Abstract: In this talk we present a new paradigm of computation where the intelligence is computed inside the database. Standard software systems must get the data from the database to execute a routine. If the size of the data is big, there are inefficiencies due to the data movement. Store procedures tried to solve this issue in the past, allowing for computing simple functions inside the database. However, only simple routines can be executed.
To showcase the capabilities of our new system, we created a lung cancer detection algorithm using Microsoft’s Cognitive Toolkit, also known as CNTK. We used transfer learning between ImageNet dataset, which contains natural images, and a lung cancer dataset, which contains scans of horizontal sections of the lung for healthy and sick patients. Specifically, a pretrained Convolutional Neural Network on ImageNet is used on the lung cancer dataset to generate features. Once the features are computed, a boosted tree is applied to predict whether the patient has cancer or not.

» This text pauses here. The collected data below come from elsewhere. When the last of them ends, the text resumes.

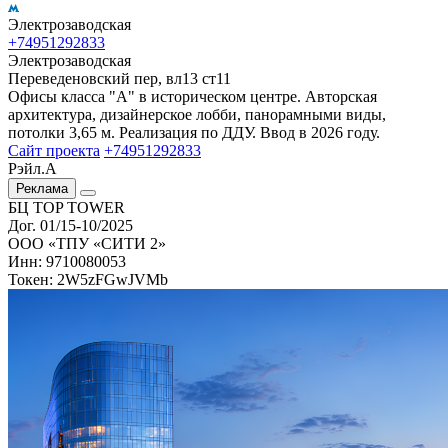
Электрозаводская
+74951292833
Электрозаводская
Переведеновский пер, вл13 ст11
Офисы класса "А" в историческом центре. Авторская
архитектура, дизайнерское лобби, панорамными виды,
потолки 3,65 м. Реализация по ДДУ. Ввод в 2026 году.
Сайт проекта
+74951292833
Рэйл.А
Реклама
БЦ TOP TOWER
Дог. 01/15-10/2025
ООО «ТПУ «СИТИ 2»
Инн: 9710080053
Токен: 2W5zFGwJVMb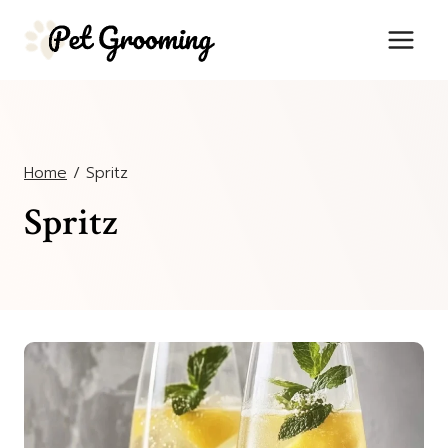
Salta
al
contenuto
Home
/
Spritz
Spritz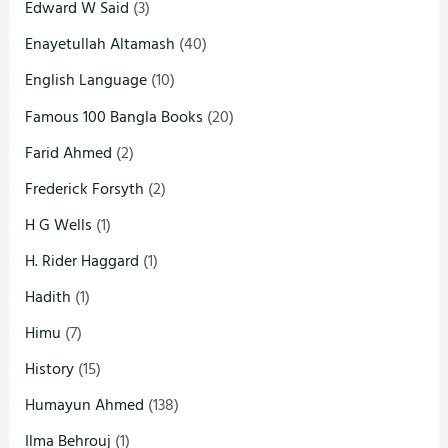
Edward W Said
(3)
Enayetullah Altamash
(40)
English Language
(10)
Famous 100 Bangla Books
(20)
Farid Ahmed
(2)
Frederick Forsyth
(2)
H G Wells
(1)
H. Rider Haggard
(1)
Hadith
(1)
Himu
(7)
History
(15)
Humayun Ahmed
(138)
Ilma Behrouj
(1)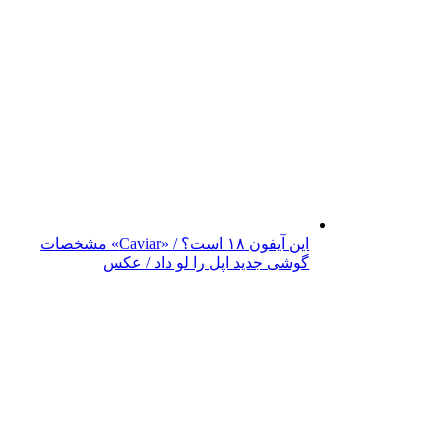
این آیفون ۱۸ است؟ / «Caviar» مشخصات
گوشی جدید اپل را لو داد / عکس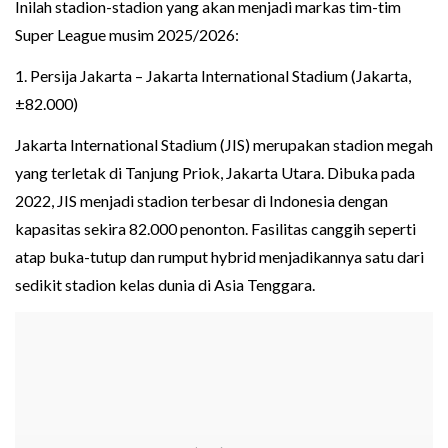
Inilah stadion-stadion yang akan menjadi markas tim-tim
Super League musim 2025/2026:
1. Persija Jakarta – Jakarta International Stadium (Jakarta,
±82.000)
Jakarta International Stadium (JIS) merupakan stadion megah
yang terletak di Tanjung Priok, Jakarta Utara. Dibuka pada
2022, JIS menjadi stadion terbesar di Indonesia dengan
kapasitas sekira 82.000 penonton. Fasilitas canggih seperti
atap buka-tutup dan rumput hybrid menjadikannya satu dari
sedikit stadion kelas dunia di Asia Tenggara.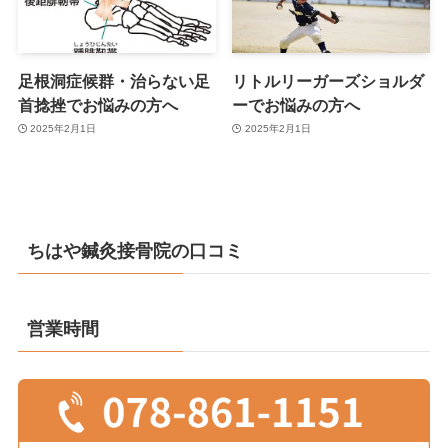
足根洞症候群・治らない足
リトルリーガーズショルダ
首捻挫でお悩みの方へ
ーでお悩みの方へ
2025年2月1日
2025年2月1日
ちはや鍼灸接骨院の口コミ
営業時間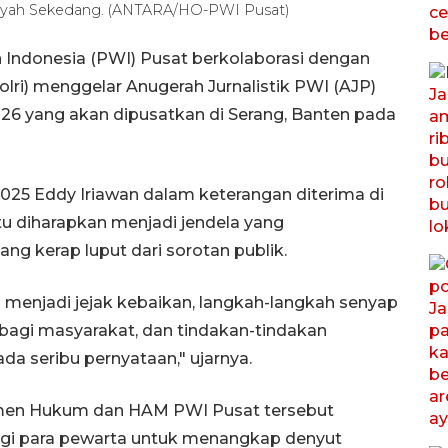
ansyah Sekedang. (ANTARA/HO-PWI Pusat)
 Indonesia (PWI) Pusat berkolaborasi dengan
olri) menggelar Anugerah Jurnalistik PWI (AJP)
26 yang akan dipusatkan di Serang, Banten pada
2025 Eddy Iriawan dalam keterangan diterima di
tu diharapkan menjadi jendela yang
ang kerap luput dari sorotan publik.
h menjadi jejak kebaikan, langkah-langkah senyap
bagi masyarakat, dan tindakan-tindakan
ada seribu pernyataan," ujarnya.
temen Hukum dan HAM PWI Pusat tersebut
agi para pewarta untuk menangkap denyut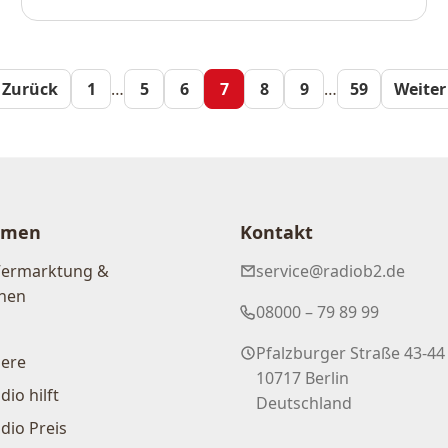
Seitennum
 Zurück
1
…
5
6
7
8
9
…
59
Weiter
der
Beiträge
hmen
Kontakt
Vermarktung &
service@radiob2.de
nen
08000 – 79 89 99
Pfalzburger Straße 43-44
iere
10717 Berlin
dio hilft
Deutschland
dio Preis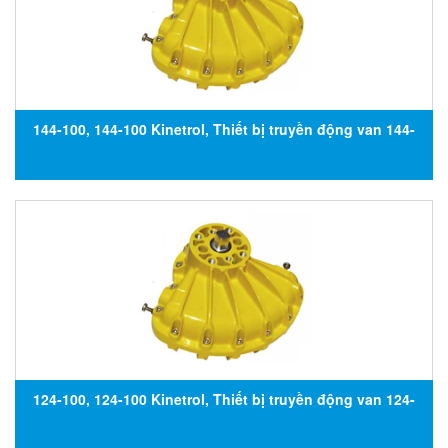
144-100, 144-100 Kinetrol, Thiết bị truyền động van 144-
100, Đại lý Kinetrol tại Việt Nam
124-100, 124-100 Kinetrol, Thiết bị truyền động van 124-
100, Đại lý Kinetrol tại Việt Nam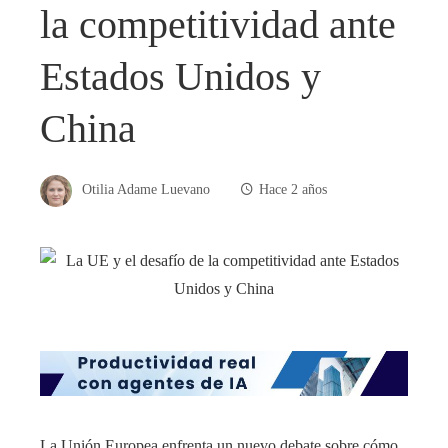
la competitividad ante
Estados Unidos y
China
Otilia Adame Luevano
Hace 2 años
La Unión Europea enfrenta un nuevo debate sobre cómo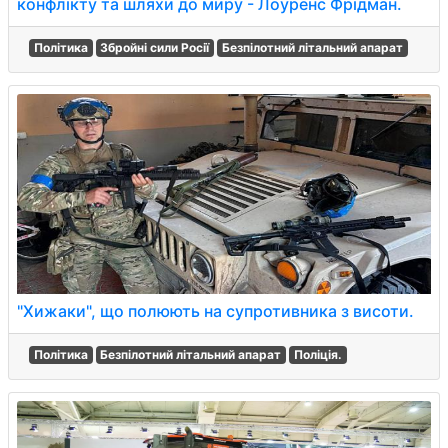
конфлікту та шляхи до миру - Лоуренс Фрідман.
Політика
Збройні сили Росії
Безпілотний літальний апарат
"Хижаки", що полюють на супротивника з висоти.
Політика
Безпілотний літальний апарат
Поліція.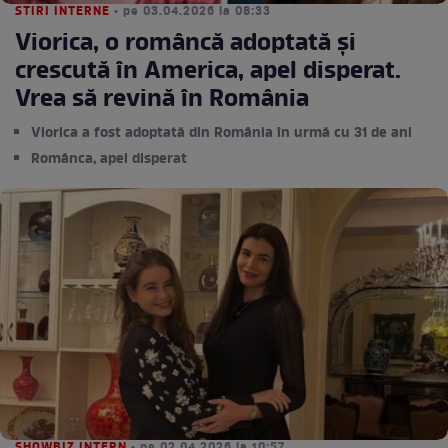
STIRI INTERNE
• pe 03.04.2026 la 08:33
Viorica, o româncă adoptată și
crescută în America, apel disperat.
Vrea să revină în România
Viorica a fost adoptată din România în urmă cu 31 de ani
Românca, apel disperat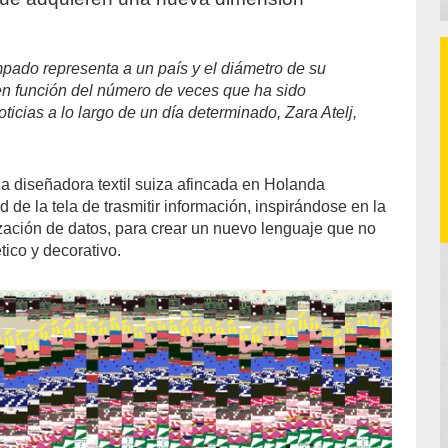
ado representa a un país y el diámetro de su
 en función del número de veces que ha sido
icias a lo largo de un día determinado, Zara Atelj,
la diseñadora textil suiza afincada en Holanda
d de la tela de trasmitir información, inspirándose en la
lización de datos, para crear un nuevo lenguaje que no
tico y decorativo.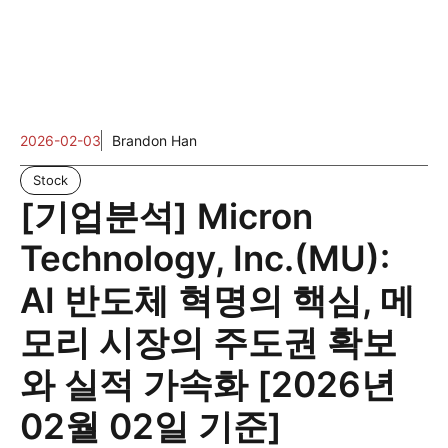
2026-02-03
Brandon Han
Stock
[기업분석] Micron
Technology, Inc.(MU):
AI 반도체 혁명의 핵심, 메
모리 시장의 주도권 확보
와 실적 가속화 [2026년
02월 02일 기준]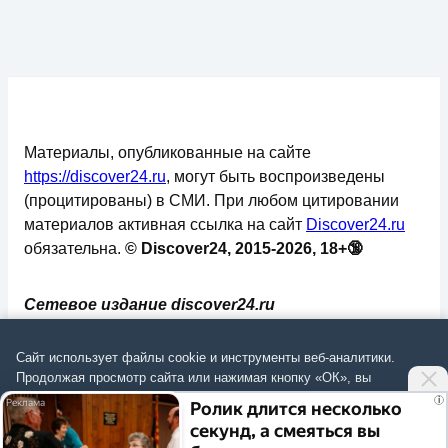
Материалы, опубликованные на сайте
https://discover24.ru
, могут быть воспроизведены
(процитированы) в СМИ. При любом цитировании
материалов активная ссылка на сайт
Discover24.ru
обязательна.
© Discover24, 2015-2026, 18+🔞
Сетевое издание discover24.ru
зарегистрировано в Федеральной службе по
надзору в сфере связи, информационных
Сайт использует файлы cookie и инструменты веб-аналитики.
технологий и массовых коммуникаций
Продолжая просмотр сайта или нажимая кнопку «ОК», вы
подтверждаете
согласие на обработку данных
согласно
Политике
.
(Роскомнадзор). Регистрационный номер: ЭЛ №
i
Ролик длится несколько
ФС 77 - 73793.
секунд, а смеяться вы
Согласиться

All this process is computed inside the database, so the data movement is minimized. We are even able to execute the algorithm using the GPU of the virtual machine that hosts the database. Using a GPU, we can compute the featurization in less than 1h, in contrast to using a CPU, that would take up to 32h. Finally, we set up an API to connect the solution to a web app, where a doctor can analyze the images and get a prediction of a patient.
Bio: Dr. Miguel González-Fierro is a Data Scientist at Microsoft UK, where his job consists of helping customers leverage their processes using Big Data and Machine Learning. Previously, he was CEO and founder of Samsamia Technologies, a company that created a visual search engine for fashion items allowing users to find products using images instead of words, and founder of the Robotics Society of Universidad Carlos III, which developed different projects related to UAVs, mobile robots, small humanoids competitions, and 3D printers. Miguel also worked as a robotics scientist at Universidad Carlos III of Madrid and King’s College London, where his research focused on learning from demonstration, reinforcement learning, computer vision, and dynamic control of humanoid robots. He holds a BSc and MSc in electrical engineering and an MSc and PhD in robotics.